Logement - La nouvelle gouvernance du 1 % logement se met en place

La réforme du 1 % logement franchit une nouvelle étape avec la publication du décret du 23 décembre 2010 fixant les règles d'organisation et de fonctionnement de l'Agence nationale pour la participation des employeurs à l'effort de construction (Anpeec). Ce texte marque en effet l'aboutissement de la réforme de la gouvernance du 1 % logement. Il était attendu depuis la loi du 25 mars 2009 de mobilisation pour le logement et la lutte contre l'exclusion (loi Molle). A la suite des différentes affaires qui ont secoué le monde du 1% logement, le volumineux article 8 de la loi Molle a en effet introduit un véritable bouleversement - et un contrôle accru de l'Etat - dans la gestion et la destination des fonds issus de la participation des employeurs. Etablissement public industriel et commercial (Epic), l'Anpeec "est chargée d'une mission d'évaluation et de contrôle relative à la participation des employeurs à l'effort de construction". Elle se voit notamment confier un rôle de suivi statistique, comptable et financier de la participation des employeurs à l'effort de construction, de contrôle des conditions d'agrément des organismes collecteurs et de suivi de leur performance, ainsi que le contrôle du respect de la réglementation et des obligations incombant aux différents organismes concernés, à commencer par les organismes collecteurs agréés et l'Union d'économie sociale du logement (UESL) qui les fédère. L'Anpeec est également chargée du contrôle de l'emploi de la participation des employeurs à l'effort de construction et de l'assistance à l'administration pour l'élaboration des règles applicables aux organismes collecteurs agréés.

Prévenir tout risque de dérive

Signe tangible de la fin de l'"autocontrôle" des organismes collecteurs du 1 % logement, qui a conduit aux dérives de ces dernières années, le décret du 23 décembre 2010 met sur pied un conseil d'administration entièrement dans la main de l'Etat.

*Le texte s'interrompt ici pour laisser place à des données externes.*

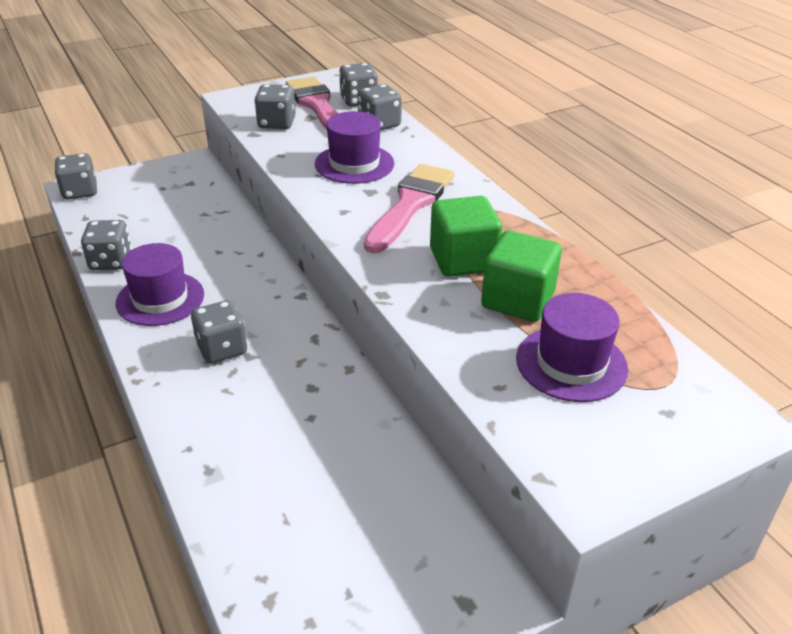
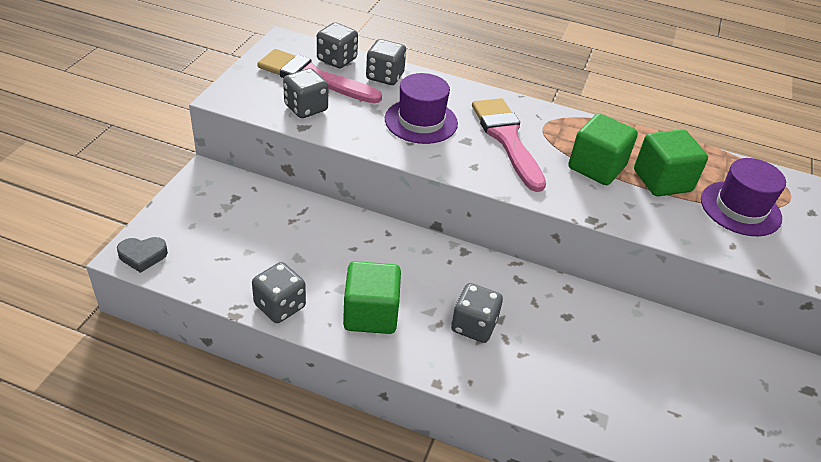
camera: 45 degrees left, 5 degrees up
grey dice [55,153,97,200] -> grey heart [117,237,168,273]
purple hat [116,243,204,326] -> green cube [343,261,401,334]

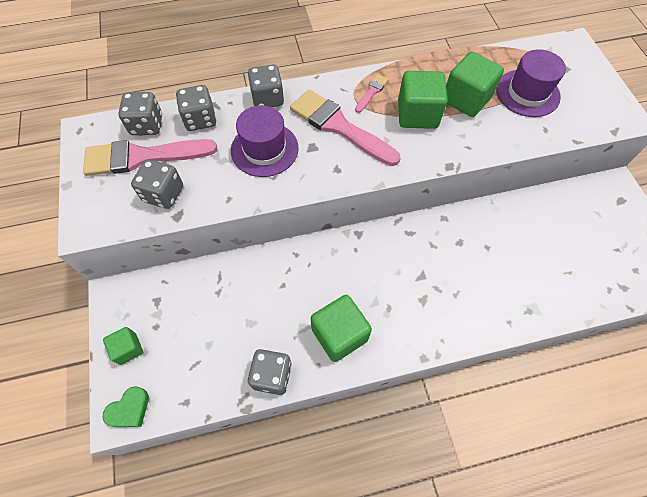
camera: 30 degrees left, 20 degrees up
grey heart [117,237,168,273] -> green heart [103,386,149,427]
grey dice [451,283,503,343] -> grey dice moved to [248,64,284,107]
none -> green cube [103,327,143,365]
none -> pink brush [355,74,389,113]

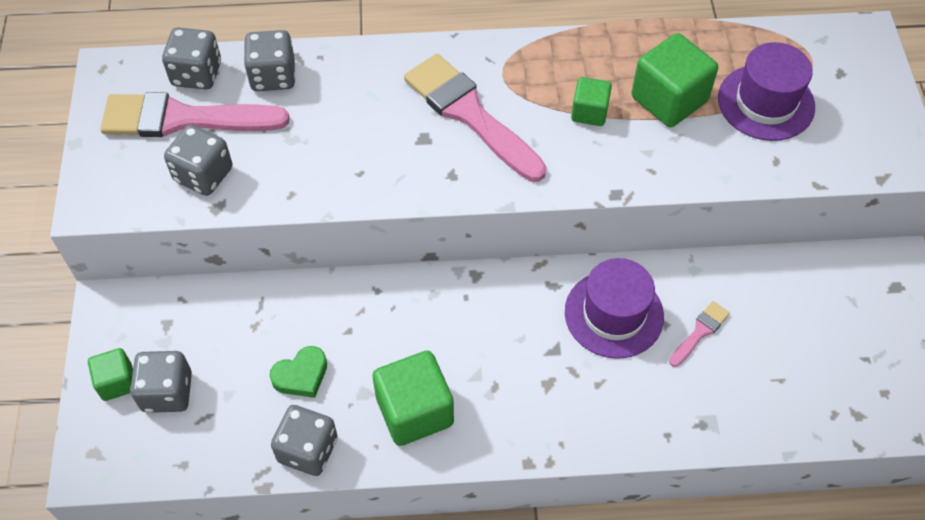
camera: 10 degrees right, 5 degrees down
green heart [103,386,149,427] -> green heart moved to [270,346,327,398]
purple hat [231,105,299,177] -> purple hat moved to [565,258,664,359]
grey dice [248,64,284,107] -> grey dice moved to [130,351,192,413]
pink brush [355,74,389,113] -> pink brush moved to [669,301,730,367]
green cube [398,71,448,129] -> green cube [571,77,612,126], size x0.57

Celui-ci comprend en effet huit membres. D'une part, cinq représentants de l'Etat : deux pour le ministère chargé du Logement, un pour les ministères de l'Economie et du Budget, ainsi que le chef de la mission interministérielle d'inspection du logement social (Miilos), qui pourrait prochainement fusionner avec l'Anpeec (voir notre article ci-contre du 26 novembre 2010). D'autre part, trois personnalités désignées par le ministre chargé du Logement en raison de leurs compétences en la matière. Le mandat de ces administrateurs est de trois ans. Le président du conseil d'administration de l'agence est nommé par décret parmi les personnalités qualifiées. Le conseil élit en revanche, pour une durée de trois ans, son vice-président qui supplée le président en cas d'empêchement ou de vacance du poste. Le conseil d'administration se réunit au moins une fois par trimestre et, le cas échéant, peut tenir des réunions exceptionnelles sur convocation de son président. Le décret précise également les compétences de ce conseil d'administration, tant traditionnelles (adoption du budget, arrêté des comptes, approbation du règlement intérieur...) que spécifiques aux missions de l'Anpeec.
Autre signe de la recherche d'une gouvernance plus rigoureuse, le décret du 30 décembre 2010 prévoit aussi la mise en place d'un "comité permanent", présidé par le président de l'agence et dont les membres sont nommés par un arrêté conjoint des ministres chargés du Budget, de l'Economie et du Logement. Ce comité est notamment chargé de fixer le programme annuel de contrôle des organismes collecteurs et de définir la doctrine en matière de contrôle et de suites à donner aux constatations. Enfin, le décret du 30 décembre prévoit la désignation d'un directeur général de l'agence, nommé pour trois ans par le ministre chargé du Logement, après avis du conseil d'administration. Après avoir listé les missions du directeur général, le décret prend soin, pour éviter toute nouvelle dérive, de préciser que ce dernier "ne peut prendre ou conserver aucun intérêt, occuper aucune fonction ni dans les organismes soumis au contrôle de l'agence [...], ni dans les organismes d'habitation à loyer modéré et les sociétés d'économie mixte exerçant à titre principal une activité de construction, d'acquisition ou de gestion de logements sociaux".

Référence : décret 2010-1617 du 23 décembre 2010 fixant les règles d'organisation et de fonctionnement de l'Agence nationale pour la participation des employeurs à l'effort de construction (Journal officiel du 26 décembre 2010).